Cadence Varies by Team

You can consider aligning your company or departments all to a similar cadence, depending on their size. Keeping track of two or three is much easier than ten, and too many teams operating at different rhythms leads to a feeling of uncertainty regarding whether you’re really on track—past a certain group size, you can’t really know who started what when. Teams don’t even need to use the exact same periods, as long as there is some alignment. For example, all teams can have their planning period on Mondays, but some can use one week as a cycle, and others, two weeks. This allows everyone to know “what time it is” for any given team, instead of wondering when a plan needs to be revised, or when the last planning period’s conclusions will be drawn.

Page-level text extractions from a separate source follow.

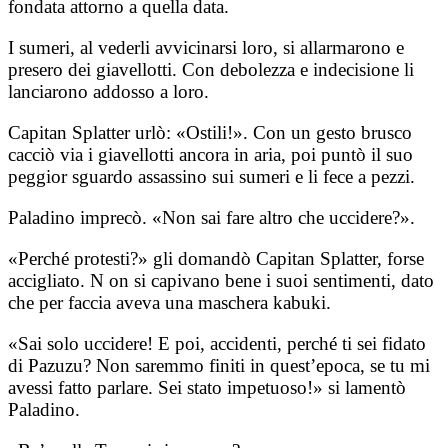
fondata attorno a quella data.
I sumeri, al vederli avvicinarsi loro, si allarmarono e
presero dei giavellotti. Con debolezza e indecisione li
lanciarono addosso a loro.
Capitan Splatter urlò: «Ostili!». Con un gesto brusco
cacciò via i giavellotti ancora in aria, poi puntò il suo
peggior sguardo assassino sui sumeri e li fece a pezzi.
Paladino imprecò. «Non sai fare altro che uccidere?».
«Perché protesti?» gli domandò Capitan Splatter, forse
accigliato. N on si capivano bene i suoi sentimenti, dato
che per faccia aveva una maschera kabuki.
«Sai solo uccidere! E poi, accidenti, perché ti sei fidato
di Pazuzu? Non saremmo finiti in quest’epoca, se tu mi
avessi fatto parlare. Sei stato impetuoso!» si lamentò
Paladino.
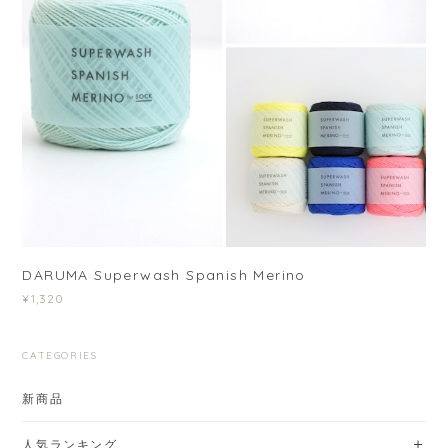
DARUMA Superwash Spanish Merino
¥1,320
CATEGORIES
新商品
人気ランキング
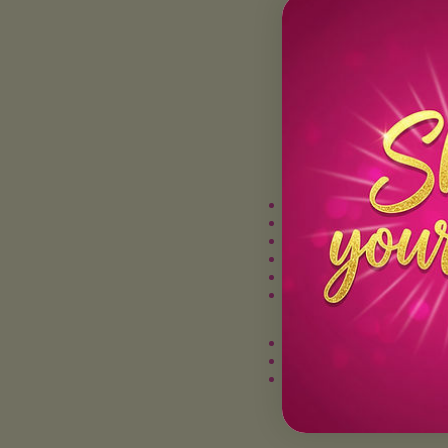
Willkommen bei Lichtmom
Hier begleiten wir dich a
Präsenz. Durch maßgeschn
Authentizität und umarms
Was Lichtmome
Über 10.000 Stunden Pra
11 Jahre Erfahrung
Individuell angepasste, 
Persönliche, engagierte 
Mehr als 450 Menschen 
Autorin von drei inspiri
Unser Versprec
Schnelle und nachhaltige
Integration von Freude, 
Zugang zu Fülle, erfülle
Du bist hier willkommen –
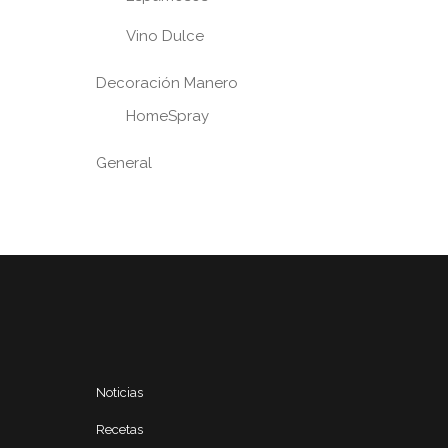
Vino Dulce
Decoración Manero
HomeSpray
General
Noticias
Recetas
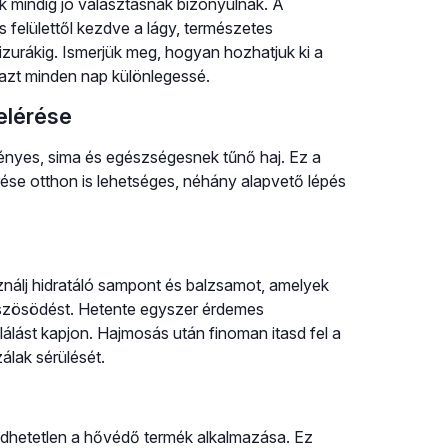
k mindig jó választásnak bizonyulnak. A
 felülettől kezdve a lágy, természetes
rizurákig. Ismerjük meg, hogyan hozhatjuk ki a
 azt minden nap különlegessé.
 elérése
 fényes, sima és egészségesnek tűnő haj. Ez a
rése otthon is lehetséges, néhány alapvető lépés
ználj hidratáló sampont és balzsamot, amelyek
zöszösödést. Hetente egyszer érdemes
plálást kapjon. Hajmosás után finoman itasd fel a
álak sérülését.
edhetetlen a hővédő termék alkalmazása. Ez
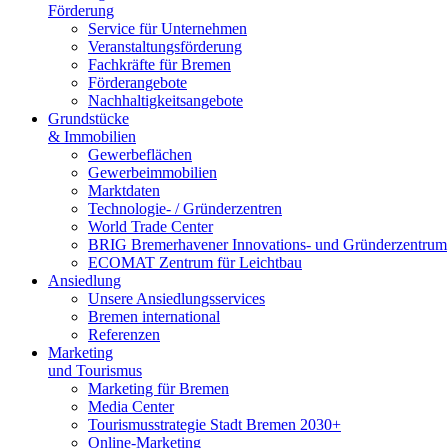
Förderung
Service für Unternehmen
Veranstaltungsförderung
Fachkräfte für Bremen
Förderangebote
Nachhaltigkeitsangebote
Grundstücke
& Immobilien
Gewerbeflächen
Gewerbeimmobilien
Marktdaten
Technologie- / Gründerzentren
World Trade Center
BRIG Bremerhavener Innovations- und Gründerzentrum
ECOMAT Zentrum für Leichtbau
Ansiedlung
Unsere Ansiedlungsservices
Bremen international
Referenzen
Marketing
und Tourismus
Marketing für Bremen
Media Center
Tourismusstrategie Stadt Bremen 2030+
Online-Marketing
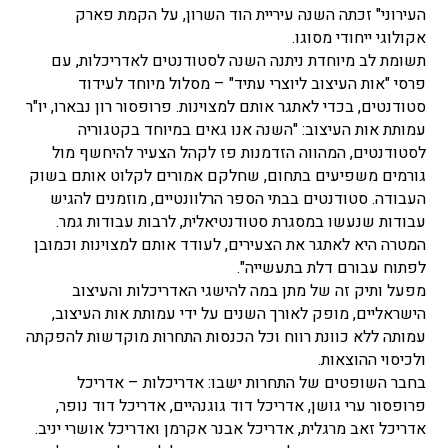
העירוני" זכתה השנה עיריית הוד השרון, על הקמת פארק
אקולוגי ייחודי מסוגו.
תשומת לב מיוחדת ניתנה השנה לסטודנטים לאדריכלות, עם
פרסי "אות העיצוב ליוצרי עתיד" – מסלול מיוחד לעידוד
סטודנטים, בכדי לאתגר אותם למצוינות. פרופסור רון נבארו, יו"ר
עמותת אות העיצוב: "השנה אנו גאים במיוחד בקטגוריה
לסטודנטים, המהווה הזדמנות פז לקהל הצעיר להיחשף מול
גורמים משפיעים בתחום, שחלקם אמורים לקלוט אותם בשוק
העבודה. סטודנטים בבתי הספר הרלוונטיים, מוזמנים להגיש
עבודות שנעשו במסגרת סטודנטיאלית, לרבות עבודות גמר.
המטרה היא לאתגר את הצעירים, לעודד אותם למצוינות וכמובן
לפתוח עבורם דלת בתעשייה".
מפעל ותיק זה של מתן במה להישגי האדריכלות והעיצוב
הישראליים, מופק לאורך השנים על ידי עמותת אות העיצוב,
עמותה ללא כוונת רווח וכל הכנסות התחרות מוקדשות להפקתה
ולכיסוי ההוצאות.
בחבר השופטים של התחרות ישבו: אדריכלות – אדריכל
פרופסור ערי גושן, אדריכל דוד גוגנהיים, אדריכל דוד נופר,
אדריכל זאב מרגלית, אדריכל אבנר אקרמן ואדריכל אושרי יניב.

These cadence periods, or iterations, derive from agile software development practices, which were developed by software teams for the purpose of adapting more rapidly to new information as they released new software or features to customers. Teams outside of software have found success using similar methodologies, even if their work is less planning intensive. Instead of planning, teams with longer cadences (like product teams) can replace these with team syncs where members know they’ll have the opportunity to have discussions and conversations about how work is progressing. For example, Basecamp teams work in six-week cycles.

Teams that are responsible for customer support or other high-touch activities may find that their work can’t even be planned a week in advance. For these cases, teams can use methodologies like kanban that allow them to quickly reprioritize and handle the influx of work, while still establishing a longer time period to reflect, spend some time together at the beginning and end, and monitor their progress.

Whatever cadence you or your teams choose, make sure it is documented, so everyone is aware of their goals and how they are expected to work towards them.

Staying Aligned Across Remote Teams23 minutes, 21 links

This section was written by Juan Pablo Buriticá.

When co-workers or managers aren’t readily available, it may take more time to get help from others. To mitigate this, remote teams and workers need to develop practices that bridge information pockets.

An information pocket occurs when individual members of the same team have access to differing levels of information. Individuals could have access to more or less information depending on social relationships with peers or managers, their time zone overlap, their ability to ask for help, or whether they come to an office or not. Access to the outcome of decisions, or how to do administrative tasks like getting expenses approved, are examples of information that could form in pockets if it’s not broadcasted adequately. Confidential information, or other information that should be shared on a need-to-know basis, doesn’t count as information pockets.